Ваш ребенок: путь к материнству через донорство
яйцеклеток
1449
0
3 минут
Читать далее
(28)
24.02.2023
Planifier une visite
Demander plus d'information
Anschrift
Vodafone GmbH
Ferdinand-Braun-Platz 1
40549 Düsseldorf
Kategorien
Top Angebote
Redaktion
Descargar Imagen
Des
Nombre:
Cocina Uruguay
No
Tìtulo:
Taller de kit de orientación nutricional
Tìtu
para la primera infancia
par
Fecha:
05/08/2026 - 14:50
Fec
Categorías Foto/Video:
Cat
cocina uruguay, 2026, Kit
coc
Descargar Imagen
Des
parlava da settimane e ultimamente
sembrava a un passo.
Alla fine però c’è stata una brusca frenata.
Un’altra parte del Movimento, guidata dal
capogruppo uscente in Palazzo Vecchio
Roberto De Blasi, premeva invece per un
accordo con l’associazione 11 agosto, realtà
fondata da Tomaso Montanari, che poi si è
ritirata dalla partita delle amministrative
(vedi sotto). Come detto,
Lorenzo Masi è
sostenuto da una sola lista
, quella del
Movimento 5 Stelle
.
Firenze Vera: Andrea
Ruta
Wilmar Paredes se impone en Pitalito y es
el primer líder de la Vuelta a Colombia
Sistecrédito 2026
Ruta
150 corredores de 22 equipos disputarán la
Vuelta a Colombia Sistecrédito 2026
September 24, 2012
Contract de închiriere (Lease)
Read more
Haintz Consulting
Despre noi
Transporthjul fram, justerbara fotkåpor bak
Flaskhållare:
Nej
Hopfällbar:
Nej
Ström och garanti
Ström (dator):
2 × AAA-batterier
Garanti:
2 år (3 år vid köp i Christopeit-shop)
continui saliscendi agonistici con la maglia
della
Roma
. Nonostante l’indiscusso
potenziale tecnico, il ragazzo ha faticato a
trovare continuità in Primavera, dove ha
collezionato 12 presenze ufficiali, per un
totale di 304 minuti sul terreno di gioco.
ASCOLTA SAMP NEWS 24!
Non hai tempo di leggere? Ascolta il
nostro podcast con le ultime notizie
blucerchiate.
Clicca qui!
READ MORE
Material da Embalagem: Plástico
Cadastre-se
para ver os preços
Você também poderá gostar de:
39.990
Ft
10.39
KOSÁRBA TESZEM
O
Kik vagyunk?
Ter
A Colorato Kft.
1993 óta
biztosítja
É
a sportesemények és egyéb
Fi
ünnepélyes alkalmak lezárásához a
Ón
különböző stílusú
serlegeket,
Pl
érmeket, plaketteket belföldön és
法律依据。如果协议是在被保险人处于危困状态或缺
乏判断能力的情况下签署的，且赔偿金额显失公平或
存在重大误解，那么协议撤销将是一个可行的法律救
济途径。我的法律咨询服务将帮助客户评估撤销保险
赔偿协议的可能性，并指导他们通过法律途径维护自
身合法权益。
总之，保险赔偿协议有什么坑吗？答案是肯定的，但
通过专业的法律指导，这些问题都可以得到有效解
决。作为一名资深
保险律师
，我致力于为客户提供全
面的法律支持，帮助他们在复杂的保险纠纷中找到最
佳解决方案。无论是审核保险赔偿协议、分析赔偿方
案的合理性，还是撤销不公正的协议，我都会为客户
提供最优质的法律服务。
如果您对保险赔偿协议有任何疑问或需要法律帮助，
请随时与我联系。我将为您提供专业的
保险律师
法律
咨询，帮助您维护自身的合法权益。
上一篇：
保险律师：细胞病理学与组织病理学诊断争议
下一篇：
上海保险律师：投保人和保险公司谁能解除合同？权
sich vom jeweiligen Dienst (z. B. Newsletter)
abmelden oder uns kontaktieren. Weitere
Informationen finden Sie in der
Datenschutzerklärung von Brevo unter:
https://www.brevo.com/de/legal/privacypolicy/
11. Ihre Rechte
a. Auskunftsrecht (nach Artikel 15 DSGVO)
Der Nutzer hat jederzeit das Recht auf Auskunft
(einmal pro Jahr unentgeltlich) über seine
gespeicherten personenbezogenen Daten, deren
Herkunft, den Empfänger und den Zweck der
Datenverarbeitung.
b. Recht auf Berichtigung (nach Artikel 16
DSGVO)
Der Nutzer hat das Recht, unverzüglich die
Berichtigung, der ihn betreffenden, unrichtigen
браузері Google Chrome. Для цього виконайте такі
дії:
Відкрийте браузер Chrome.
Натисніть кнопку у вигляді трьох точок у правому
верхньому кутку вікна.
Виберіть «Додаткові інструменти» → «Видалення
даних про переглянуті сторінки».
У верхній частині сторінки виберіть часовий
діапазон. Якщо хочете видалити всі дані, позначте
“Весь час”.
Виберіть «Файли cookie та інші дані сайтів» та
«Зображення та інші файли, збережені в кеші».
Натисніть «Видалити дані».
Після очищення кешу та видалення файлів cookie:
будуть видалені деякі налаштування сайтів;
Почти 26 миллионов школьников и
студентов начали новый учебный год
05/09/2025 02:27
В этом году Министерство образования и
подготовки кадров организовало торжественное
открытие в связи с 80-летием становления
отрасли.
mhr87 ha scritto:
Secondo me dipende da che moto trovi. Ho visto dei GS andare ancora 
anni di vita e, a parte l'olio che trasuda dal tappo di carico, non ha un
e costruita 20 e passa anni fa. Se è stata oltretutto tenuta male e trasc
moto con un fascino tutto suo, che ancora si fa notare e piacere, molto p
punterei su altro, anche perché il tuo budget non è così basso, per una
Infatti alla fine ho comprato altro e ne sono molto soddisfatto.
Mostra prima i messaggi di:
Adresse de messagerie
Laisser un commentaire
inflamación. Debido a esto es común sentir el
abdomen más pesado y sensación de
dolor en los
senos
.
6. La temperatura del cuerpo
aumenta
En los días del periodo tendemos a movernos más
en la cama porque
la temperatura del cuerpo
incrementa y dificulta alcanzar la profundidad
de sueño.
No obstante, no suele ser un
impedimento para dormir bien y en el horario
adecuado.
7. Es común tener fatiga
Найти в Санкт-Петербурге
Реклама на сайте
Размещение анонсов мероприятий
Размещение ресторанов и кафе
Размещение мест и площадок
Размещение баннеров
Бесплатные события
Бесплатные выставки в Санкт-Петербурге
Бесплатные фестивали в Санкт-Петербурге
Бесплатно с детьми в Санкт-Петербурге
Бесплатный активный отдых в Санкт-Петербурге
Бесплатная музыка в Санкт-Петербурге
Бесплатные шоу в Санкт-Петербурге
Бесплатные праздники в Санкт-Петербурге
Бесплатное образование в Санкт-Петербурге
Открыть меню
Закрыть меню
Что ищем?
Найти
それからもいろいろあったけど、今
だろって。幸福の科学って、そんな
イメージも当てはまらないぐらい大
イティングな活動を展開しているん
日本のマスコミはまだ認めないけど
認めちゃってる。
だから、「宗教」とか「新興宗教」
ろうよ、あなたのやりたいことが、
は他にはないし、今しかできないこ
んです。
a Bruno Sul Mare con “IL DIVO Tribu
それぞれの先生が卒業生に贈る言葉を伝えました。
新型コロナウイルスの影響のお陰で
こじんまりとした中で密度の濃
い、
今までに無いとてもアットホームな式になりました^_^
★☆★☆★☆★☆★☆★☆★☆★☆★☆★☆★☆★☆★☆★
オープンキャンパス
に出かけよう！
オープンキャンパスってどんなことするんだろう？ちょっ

================================

# What needs to be done
Everything above, from first entry to last, must be reproduced exactly.

# Answer space
Ваш ребенок: путь к материнству через донорство
яйцеклеток
1449
0
3 минут
Читать далее
(28)
24.02.2023
Planifier une visite
Demander plus d'information
Anschrift
Vodafone GmbH
Ferdinand-Braun-Platz 1
40549 Düsseldorf
Kategorien
Top Angebote
Redaktion
Descargar Imagen
Des
Nombre:
Cocina Uruguay
No
Tìtulo:
Taller de kit de orientación nutricional
Tìtu
para la primera infancia
par
Fecha:
05/08/2026 - 14:50
Fec
Categorías Foto/Video:
Cat
cocina uruguay, 2026, Kit
coc
Descargar Imagen
Des
parlava da settimane e ultimamente
sembrava a un passo.
Alla fine però c’è stata una brusca frenata.
Un’altra parte del Movimento, guidata dal
capogruppo uscente in Palazzo Vecchio
Roberto De Blasi, premeva invece per un
accordo con l’associazione 11 agosto, realtà
fondata da Tomaso Montanari, che poi si è
ritirata dalla partita delle amministrative
(vedi sotto). Come detto,
Lorenzo Masi è
sostenuto da una sola lista
, quella del
Movimento 5 Stelle
.
Firenze Vera: Andrea
Ruta
Wilmar Paredes se impone en Pitalito y es
el primer líder de la Vuelta a Colombia
Sistecrédito 2026
Ruta
150 corredores de 22 equipos disputarán la
Vuelta a Colombia Sistecrédito 2026
September 24, 2012
Contract de închiriere (Lease)
Read more
Haintz Consulting
Despre noi
Transporthjul fram, justerbara fotkåpor bak
Flaskhållare:
Nej
Hopfällbar:
Nej
Ström och garanti
Ström (dator):
2 × AAA-batterier
Garanti:
2 år (3 år vid köp i Christopeit-shop)
continui saliscendi agonistici con la maglia
della
Roma
. Nonostante l’indiscusso
potenziale tecnico, il ragazzo ha faticato a
trovare continuità in Primavera, dove ha
collezionato 12 presenze ufficiali, per un
totale di 304 minuti sul terreno di gioco.
ASCOLTA SAMP NEWS 24!
Non hai tempo di leggere? Ascolta il
nostro podcast con le ultime notizie
blucerchiate.
Clicca qui!
READ MORE
Material da Embalagem: Plástico
Cadastre-se
para ver os preços
Você também poderá gostar de:
39.990
Ft
10.39
KOSÁRBA TESZEM
O
Kik vagyunk?
Ter
A Colorato Kft.
1993 óta
biztosítja
É
a sportesemények és egyéb
Fi
ünnepélyes alkalmak lezárásához a
Ón
különböző stílusú
serlegeket,
Pl
érmeket, plaketteket belföldön és
法律依据。如果协议是在被保险人处于危困状态或缺
乏判断能力的情况下签署的，且赔偿金额显失公平或
存在重大误解，那么协议撤销将是一个可行的法律救
济途径。我的法律咨询服务将帮助客户评估撤销保险
赔偿协议的可能性，并指导他们通过法律途径维护自
身合法权益。
总之，保险赔偿协议有什么坑吗？答案是肯定的，但
通过专业的法律指导，这些问题都可以得到有效解
决。作为一名资深
保险律师
，我致力于为客户提供全
面的法律支持，帮助他们在复杂的保险纠纷中找到最
佳解决方案。无论是审核保险赔偿协议、分析赔偿方
案的合理性，还是撤销不公正的协议，我都会为客户
提供最优质的法律服务。
如果您对保险赔偿协议有任何疑问或需要法律帮助，
请随时与我联系。我将为您提供专业的
保险律师
法律
咨询，帮助您维护自身的合法权益。
上一篇：
保险律师：细胞病理学与组织病理学诊断争议
下一篇：
上海保险律师：投保人和保险公司谁能解除合同？权
sich vom jeweiligen Dienst (z. B. Newsletter)
abmelden oder uns kontaktieren. Weitere
Informationen finden Sie in der
Datenschutzerklärung von Brevo unter:
https://www.brevo.com/de/legal/privacypolicy/
11. Ihre Rechte
a. Auskunftsrecht (nach Artikel 15 DSGVO)
Der Nutzer hat jederzeit das Recht auf Auskunft
(einmal pro Jahr unentgeltlich) über seine
gespeicherten personenbezogenen Daten, deren
Herkunft, den Empfänger und den Zweck der
Datenverarbeitung.
b. Recht auf Berichtigung (nach Artikel 16
DSGVO)
Der Nutzer hat das Recht, unverzüglich die
Berichtigung, der ihn betreffenden, unrichtigen
браузері Google Chrome. Для цього виконайте такі
дії:
Відкрийте браузер Chrome.
Натисніть кнопку у вигляді трьох точок у правому
верхньому кутку вікна.
Виберіть «Додаткові інструменти» → «Видалення
даних про переглянуті сторінки».
У верхній частині сторінки виберіть часовий
діапазон. Якщо хочете видалити всі дані, позначте
“Весь час”.
Виберіть «Файли cookie та інші дані сайтів» та
«Зображення та інші файли, збережені в кеші».
Натисніть «Видалити дані».
Після очищення кешу та видалення файлів cookie:
будуть видалені деякі налаштування сайтів;
Почти 26 миллионов школьников и
студентов начали новый учебный год
05/09/2025 02:27
В этом году Министерство образования и
подготовки кадров организовало торжественное
открытие в связи с 80-летием становления
отрасли.
mhr87 ha scritto:
Secondo me dipende da che moto trovi. Ho visto dei GS andare ancora 
anni di vita e, a parte l'olio che trasuda dal tappo di carico, non ha un
e costruita 20 e passa anni fa. Se è stata oltretutto tenuta male e trasc
moto con un fascino tutto suo, che ancora si fa notare e piacere, molto p
punterei su altro, anche perché il tuo budget non è così basso, per una
Infatti alla fine ho comprato altro e ne sono molto soddisfatto.
Mostra prima i messaggi di:
Adresse de messagerie
Laisser un commentaire
inflamación. Debido a esto es común sentir el
abdomen más pesado y sensación de
dolor en los
senos
.
6. La temperatura del cuerpo
aumenta
En los días del periodo tendemos a movernos más
en la cama porque
la temperatura del cuerpo
incrementa y dificulta alcanzar la profundidad
de sueño.
No obstante, no suele ser un
impedimento para dormir bien y en el horario
adecuado.
7. Es común tener fatiga
Найти в Санкт-Петербурге
Реклама на сайте
Размещение анонсов мероприятий
Размещение ресторанов и кафе
Размещение мест и площадок
Размещение баннеров
Бесплатные события
Бесплатные выставки в Санкт-Петербурге
Бесплатные фестивали в Санкт-Петербурге
Бесплатно с детьми в Санкт-Петербурге
Бесплатный активный отдых в Санкт-Петербурге
Бесплатная музыка в Санкт-Петербурге
Бесплатные шоу в Санкт-Петербурге
Бесплатные праздники в Санкт-Петербурге
Бесплатное образование в Санкт-Петербурге
Открыть меню
Закрыть меню
Что ищем?
Найти
それからもいろいろあったけど、今
だろって。幸福の科学って、そんな
イメージも当てはまらないぐらい大
イティングな活動を展開しているん
日本のマスコミはまだ認めないけど
認めちゃってる。
だから、「宗教」とか「新興宗教」
ろうよ、あなたのやりたいことが、
は他にはないし、今しかできないこ
んです。
a Bruno Sul Mare con “IL DIVO Tribu
それぞれの先生が卒業生に贈る言葉を伝えました。
新型コロナウイルスの影響のお陰で
こじんまりとした中で密度の濃
い、
今までに無いとてもアットホームな式になりました^_^
★☆★☆★☆★☆★☆★☆★☆★☆★☆★☆★☆★☆★☆★
オープンキャンパス
に出かけよう！
オープンキャンパスってどんなことするんだろう？ちょっ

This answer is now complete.